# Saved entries

+--

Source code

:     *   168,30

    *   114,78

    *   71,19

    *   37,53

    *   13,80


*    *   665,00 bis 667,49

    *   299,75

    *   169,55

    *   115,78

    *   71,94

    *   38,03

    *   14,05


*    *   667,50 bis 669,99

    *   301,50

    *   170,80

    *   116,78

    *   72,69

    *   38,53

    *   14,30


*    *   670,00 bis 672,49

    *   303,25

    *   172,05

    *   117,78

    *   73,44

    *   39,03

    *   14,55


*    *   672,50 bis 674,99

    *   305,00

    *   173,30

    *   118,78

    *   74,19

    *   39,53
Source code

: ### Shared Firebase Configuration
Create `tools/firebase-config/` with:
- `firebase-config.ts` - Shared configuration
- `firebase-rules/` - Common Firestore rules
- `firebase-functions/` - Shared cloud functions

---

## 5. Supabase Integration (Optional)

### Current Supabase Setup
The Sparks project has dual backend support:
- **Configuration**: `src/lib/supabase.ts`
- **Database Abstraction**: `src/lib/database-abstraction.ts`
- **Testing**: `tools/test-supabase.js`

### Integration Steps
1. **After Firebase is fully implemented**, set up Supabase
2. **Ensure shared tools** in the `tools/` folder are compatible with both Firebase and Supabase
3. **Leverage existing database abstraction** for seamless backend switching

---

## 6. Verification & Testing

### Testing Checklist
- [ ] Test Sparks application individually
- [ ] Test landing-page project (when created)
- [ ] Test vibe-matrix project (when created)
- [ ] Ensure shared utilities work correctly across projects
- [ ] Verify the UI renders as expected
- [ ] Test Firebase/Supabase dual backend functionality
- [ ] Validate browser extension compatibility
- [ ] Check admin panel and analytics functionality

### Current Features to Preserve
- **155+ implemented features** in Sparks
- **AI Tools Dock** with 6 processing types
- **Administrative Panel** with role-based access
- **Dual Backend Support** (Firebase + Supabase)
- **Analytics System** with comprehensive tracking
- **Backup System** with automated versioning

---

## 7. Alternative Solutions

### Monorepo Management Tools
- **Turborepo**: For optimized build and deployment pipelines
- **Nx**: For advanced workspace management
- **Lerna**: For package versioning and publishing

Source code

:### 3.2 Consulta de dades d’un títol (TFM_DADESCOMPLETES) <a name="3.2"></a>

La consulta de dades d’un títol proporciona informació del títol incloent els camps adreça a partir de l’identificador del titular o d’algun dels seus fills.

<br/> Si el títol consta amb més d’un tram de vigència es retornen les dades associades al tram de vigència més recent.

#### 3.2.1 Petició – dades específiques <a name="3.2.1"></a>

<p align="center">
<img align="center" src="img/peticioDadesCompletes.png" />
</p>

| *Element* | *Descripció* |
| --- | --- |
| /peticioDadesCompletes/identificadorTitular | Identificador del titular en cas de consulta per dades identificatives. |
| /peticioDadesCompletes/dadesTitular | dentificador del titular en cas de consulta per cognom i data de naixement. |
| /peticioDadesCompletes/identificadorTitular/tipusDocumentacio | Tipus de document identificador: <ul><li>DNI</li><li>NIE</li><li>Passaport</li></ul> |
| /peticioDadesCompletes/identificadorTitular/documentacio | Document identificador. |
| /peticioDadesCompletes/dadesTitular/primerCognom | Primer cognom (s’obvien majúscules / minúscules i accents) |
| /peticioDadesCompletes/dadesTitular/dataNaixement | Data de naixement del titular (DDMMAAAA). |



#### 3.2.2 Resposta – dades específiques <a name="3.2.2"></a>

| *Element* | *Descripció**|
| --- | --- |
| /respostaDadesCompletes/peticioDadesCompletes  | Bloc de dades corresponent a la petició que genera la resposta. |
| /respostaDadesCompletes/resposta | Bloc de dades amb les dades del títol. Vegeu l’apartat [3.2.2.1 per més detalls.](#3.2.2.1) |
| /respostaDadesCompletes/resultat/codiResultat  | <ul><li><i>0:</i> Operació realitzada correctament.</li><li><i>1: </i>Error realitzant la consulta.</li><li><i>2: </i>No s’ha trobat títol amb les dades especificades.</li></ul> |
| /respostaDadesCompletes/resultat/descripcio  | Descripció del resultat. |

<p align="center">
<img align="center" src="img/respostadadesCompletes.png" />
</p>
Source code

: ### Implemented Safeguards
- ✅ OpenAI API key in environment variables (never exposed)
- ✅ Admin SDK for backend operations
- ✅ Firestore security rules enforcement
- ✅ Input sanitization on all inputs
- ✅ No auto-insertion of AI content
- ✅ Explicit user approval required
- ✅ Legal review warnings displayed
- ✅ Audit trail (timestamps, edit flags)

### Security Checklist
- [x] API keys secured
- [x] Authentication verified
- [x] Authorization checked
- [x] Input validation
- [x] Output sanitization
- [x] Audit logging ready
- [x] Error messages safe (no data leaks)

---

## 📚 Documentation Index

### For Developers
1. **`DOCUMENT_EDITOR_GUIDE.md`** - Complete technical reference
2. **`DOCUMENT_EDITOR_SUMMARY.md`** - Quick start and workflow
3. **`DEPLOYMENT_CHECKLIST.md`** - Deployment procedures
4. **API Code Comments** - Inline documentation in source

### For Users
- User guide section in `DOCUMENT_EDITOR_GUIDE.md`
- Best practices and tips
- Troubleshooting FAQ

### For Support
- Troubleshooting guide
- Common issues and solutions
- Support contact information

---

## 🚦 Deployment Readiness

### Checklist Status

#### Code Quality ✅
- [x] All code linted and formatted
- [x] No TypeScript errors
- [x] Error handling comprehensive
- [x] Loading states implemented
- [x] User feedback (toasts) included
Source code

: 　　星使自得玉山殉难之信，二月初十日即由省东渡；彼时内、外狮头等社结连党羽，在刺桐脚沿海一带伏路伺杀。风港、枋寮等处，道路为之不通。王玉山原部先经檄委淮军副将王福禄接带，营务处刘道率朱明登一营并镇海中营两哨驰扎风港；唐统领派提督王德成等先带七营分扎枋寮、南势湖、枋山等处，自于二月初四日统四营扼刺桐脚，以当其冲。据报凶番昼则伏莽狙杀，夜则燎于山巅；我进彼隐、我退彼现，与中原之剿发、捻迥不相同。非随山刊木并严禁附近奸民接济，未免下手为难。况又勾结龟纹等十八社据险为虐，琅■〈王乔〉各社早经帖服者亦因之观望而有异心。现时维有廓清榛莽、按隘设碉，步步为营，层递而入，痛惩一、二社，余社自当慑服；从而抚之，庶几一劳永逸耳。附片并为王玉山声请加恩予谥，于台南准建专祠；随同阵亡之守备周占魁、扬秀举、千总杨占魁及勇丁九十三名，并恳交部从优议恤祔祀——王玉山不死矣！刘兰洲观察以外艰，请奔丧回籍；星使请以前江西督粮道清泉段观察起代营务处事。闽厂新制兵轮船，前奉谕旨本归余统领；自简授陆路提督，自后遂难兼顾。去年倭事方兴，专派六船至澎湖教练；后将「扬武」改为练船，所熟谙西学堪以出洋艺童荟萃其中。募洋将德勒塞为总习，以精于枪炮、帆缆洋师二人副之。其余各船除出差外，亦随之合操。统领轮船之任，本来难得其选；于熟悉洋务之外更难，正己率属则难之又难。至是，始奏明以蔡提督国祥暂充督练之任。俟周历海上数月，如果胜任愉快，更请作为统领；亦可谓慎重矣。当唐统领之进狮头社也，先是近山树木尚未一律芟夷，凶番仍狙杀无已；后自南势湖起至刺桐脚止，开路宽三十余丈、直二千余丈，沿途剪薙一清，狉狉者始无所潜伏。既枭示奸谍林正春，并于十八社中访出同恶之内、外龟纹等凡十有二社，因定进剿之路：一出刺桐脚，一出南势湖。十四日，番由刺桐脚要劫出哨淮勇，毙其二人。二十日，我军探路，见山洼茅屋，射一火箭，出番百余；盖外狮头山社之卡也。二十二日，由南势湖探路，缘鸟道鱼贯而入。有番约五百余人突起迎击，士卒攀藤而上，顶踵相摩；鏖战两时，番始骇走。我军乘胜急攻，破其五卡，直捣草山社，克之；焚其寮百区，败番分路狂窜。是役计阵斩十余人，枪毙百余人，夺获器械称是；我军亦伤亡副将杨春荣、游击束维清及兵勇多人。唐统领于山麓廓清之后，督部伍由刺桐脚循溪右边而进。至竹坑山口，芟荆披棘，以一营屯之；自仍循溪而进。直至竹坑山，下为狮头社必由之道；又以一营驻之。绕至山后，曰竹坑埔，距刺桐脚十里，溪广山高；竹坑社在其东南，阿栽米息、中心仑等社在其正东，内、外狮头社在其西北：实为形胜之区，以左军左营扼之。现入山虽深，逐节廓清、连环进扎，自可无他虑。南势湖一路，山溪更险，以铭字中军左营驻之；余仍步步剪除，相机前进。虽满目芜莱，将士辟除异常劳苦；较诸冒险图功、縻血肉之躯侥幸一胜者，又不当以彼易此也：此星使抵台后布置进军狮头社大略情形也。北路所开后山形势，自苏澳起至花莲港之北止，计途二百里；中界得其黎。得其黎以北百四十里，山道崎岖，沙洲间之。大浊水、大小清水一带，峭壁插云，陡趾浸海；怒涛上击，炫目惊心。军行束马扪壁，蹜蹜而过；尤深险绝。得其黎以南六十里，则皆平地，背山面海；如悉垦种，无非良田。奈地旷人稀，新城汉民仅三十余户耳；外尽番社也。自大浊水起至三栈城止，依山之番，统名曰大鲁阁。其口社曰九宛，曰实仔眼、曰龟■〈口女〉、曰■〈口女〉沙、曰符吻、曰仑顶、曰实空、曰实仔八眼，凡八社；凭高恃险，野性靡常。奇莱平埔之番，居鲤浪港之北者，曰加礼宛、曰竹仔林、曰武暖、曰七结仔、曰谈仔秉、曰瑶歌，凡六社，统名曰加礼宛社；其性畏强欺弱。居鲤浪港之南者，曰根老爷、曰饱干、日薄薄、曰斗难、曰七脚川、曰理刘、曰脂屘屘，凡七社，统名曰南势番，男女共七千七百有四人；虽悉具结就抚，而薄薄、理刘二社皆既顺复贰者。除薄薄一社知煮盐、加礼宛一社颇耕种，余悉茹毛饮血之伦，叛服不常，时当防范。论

+--

Quote the lines of the data from the one containing "## 📚 Documentation Index" through the one containing "### Checklist Status", inclusive.

# Exercise answer
## 📚 Documentation Index

### For Developers
1. **`DOCUMENT_EDITOR_GUIDE.md`** - Complete technical reference
2. **`DOCUMENT_EDITOR_SUMMARY.md`** - Quick start and workflow
3. **`DEPLOYMENT_CHECKLIST.md`** - Deployment procedures
4. **API Code Comments** - Inline documentation in source

### For Users
- User guide section in `DOCUMENT_EDITOR_GUIDE.md`
- Best practices and tips
- Troubleshooting FAQ

### For Support
- Troubleshooting guide
- Common issues and solutions
- Support contact information

---

## 🚦 Deployment Readiness

### Checklist Status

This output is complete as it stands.